# What level is good for virtual instrument SOLO piano in DAW?



## Harry (May 30, 2021)

I'm making some pieces for SOLO piano pieces (for the first time) in my DAW (Cubase), using different virtual pianos (in Kontakt).

They are delicate pieces, and I tend to play quite softly, so the basic track is coming out at around -20db. Velocity of the hardest hit note is 62. Is that too quiet? I can raise the relative velocities (inside Cubase that is, not by hitting harder) but I notice it affects the timbre quite a bit. Or I can simply raise the Kontakt instrument output? Or I just export the track as a WAV and then eg normalize to a higher level? Not sure what the best solution is in terms of final sound quality?


----------



## cygnusdei (May 30, 2021)

Definitely don't scale the velocities, as that would trigger different dynamic layers and it won't be your performance any longer. As you are producing several pieces, at least you can normalize the WAV for all of them together, so they all will retain the relative signal levels.


----------



## PaulieDC (Jul 26, 2021)

Harry said:


> I'm making some pieces for SOLO piano pieces (for the first time) in my DAW (Cubase), using different virtual pianos (in Kontakt).
> 
> They are delicate pieces, and I tend to play quite softly, so the basic track is coming out at around -20db. Velocity of the hardest hit note is 62. Is that too quiet? I can raise the relative velocities (inside Cubase that is, not by hitting harder) but I notice it affects the timbre quite a bit. Or I can simply raise the Kontakt instrument output? Or I just export the track as a WAV and then eg normalize to a higher level? Not sure what the best solution is in terms of final sound quality?
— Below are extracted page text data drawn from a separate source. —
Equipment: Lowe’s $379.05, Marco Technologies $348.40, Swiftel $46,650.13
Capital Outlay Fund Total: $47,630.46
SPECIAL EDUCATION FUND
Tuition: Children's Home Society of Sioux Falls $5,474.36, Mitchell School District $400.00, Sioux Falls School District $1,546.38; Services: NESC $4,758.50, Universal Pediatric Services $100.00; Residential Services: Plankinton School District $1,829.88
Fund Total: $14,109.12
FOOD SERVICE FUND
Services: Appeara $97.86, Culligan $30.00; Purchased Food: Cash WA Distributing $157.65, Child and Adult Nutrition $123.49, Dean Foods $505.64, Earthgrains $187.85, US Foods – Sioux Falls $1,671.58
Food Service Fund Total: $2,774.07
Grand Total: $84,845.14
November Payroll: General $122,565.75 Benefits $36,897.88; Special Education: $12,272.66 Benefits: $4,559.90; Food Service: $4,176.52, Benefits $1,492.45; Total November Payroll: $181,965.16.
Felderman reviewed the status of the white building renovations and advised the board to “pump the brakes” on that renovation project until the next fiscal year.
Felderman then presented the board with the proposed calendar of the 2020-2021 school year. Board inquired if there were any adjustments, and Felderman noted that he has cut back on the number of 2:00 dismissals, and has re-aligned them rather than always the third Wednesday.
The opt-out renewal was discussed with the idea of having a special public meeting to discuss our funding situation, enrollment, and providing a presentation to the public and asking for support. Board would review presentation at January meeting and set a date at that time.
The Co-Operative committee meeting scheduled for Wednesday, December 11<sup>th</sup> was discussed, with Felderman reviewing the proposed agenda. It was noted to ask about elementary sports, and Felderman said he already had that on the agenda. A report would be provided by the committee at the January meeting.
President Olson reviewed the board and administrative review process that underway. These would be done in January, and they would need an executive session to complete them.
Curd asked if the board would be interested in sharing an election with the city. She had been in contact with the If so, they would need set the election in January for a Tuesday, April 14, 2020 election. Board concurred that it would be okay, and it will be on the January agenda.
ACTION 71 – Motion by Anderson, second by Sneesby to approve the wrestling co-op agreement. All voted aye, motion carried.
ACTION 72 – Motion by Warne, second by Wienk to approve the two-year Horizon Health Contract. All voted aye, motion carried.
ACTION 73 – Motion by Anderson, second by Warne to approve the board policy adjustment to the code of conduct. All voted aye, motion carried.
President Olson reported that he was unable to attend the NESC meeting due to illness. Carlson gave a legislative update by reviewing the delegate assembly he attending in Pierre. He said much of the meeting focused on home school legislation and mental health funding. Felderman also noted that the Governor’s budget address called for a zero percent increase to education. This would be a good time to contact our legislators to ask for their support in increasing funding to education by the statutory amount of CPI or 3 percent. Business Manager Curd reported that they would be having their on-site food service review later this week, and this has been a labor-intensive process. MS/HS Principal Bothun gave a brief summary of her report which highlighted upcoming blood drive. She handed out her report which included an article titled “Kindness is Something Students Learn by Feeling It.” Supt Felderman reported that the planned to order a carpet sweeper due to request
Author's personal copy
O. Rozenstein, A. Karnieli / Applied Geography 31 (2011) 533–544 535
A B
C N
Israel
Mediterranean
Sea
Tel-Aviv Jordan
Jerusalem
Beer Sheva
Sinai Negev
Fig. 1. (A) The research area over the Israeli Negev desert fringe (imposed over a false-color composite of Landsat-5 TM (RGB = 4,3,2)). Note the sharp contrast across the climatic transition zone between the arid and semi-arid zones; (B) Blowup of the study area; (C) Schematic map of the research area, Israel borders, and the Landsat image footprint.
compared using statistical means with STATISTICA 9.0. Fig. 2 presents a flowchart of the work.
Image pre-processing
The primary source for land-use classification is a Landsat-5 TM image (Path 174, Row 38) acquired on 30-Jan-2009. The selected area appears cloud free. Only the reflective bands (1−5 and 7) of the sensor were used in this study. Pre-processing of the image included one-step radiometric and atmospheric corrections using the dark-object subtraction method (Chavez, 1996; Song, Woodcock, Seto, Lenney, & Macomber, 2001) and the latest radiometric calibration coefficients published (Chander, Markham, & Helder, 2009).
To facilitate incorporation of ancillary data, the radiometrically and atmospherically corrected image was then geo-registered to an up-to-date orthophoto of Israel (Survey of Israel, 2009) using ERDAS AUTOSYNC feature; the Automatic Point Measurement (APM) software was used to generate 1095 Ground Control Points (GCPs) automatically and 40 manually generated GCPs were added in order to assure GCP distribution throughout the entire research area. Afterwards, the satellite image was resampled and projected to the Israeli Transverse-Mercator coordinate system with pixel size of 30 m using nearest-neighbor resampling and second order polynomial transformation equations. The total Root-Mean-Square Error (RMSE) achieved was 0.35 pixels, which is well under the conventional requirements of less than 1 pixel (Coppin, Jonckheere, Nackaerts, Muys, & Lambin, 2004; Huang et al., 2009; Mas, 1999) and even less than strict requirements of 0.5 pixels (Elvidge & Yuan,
What controller do you use? Sounds like you'll need to tweak the velocity curve in the controller software if it has it, or in the piano patch. Getting the velocity curve right is mandatory. If you raise the Kontakt volume you'll just be making your piano library, which is missing half of its velocity layers, just be louder. That might produce an interesting effect but not desirable for dynamics control. I had that problem, turned out to be the M-Audio CODE61 controller I had which has a terrible velocity curve for this type of work. It'd be perfect for EDM cranking out 127 on every note. I thought the VSL Steinway and other libraries were terrible until I plugged in my Korg microKEY Air one day and the velocity curve on THAT was 6 times better for piano! Couldn't believe how the very same piano patch sounded literally beautiful (I think it was Noire). Even with those tiny keys. Ended up getting a StudioLogic SL88 Grand last October and it's off the chart amazing for dynamics. So whatever controller you have, work out if it has velocity curve control. Load up The Grandeur and you should have quite a nice piano environment going once it's dialed in.


----------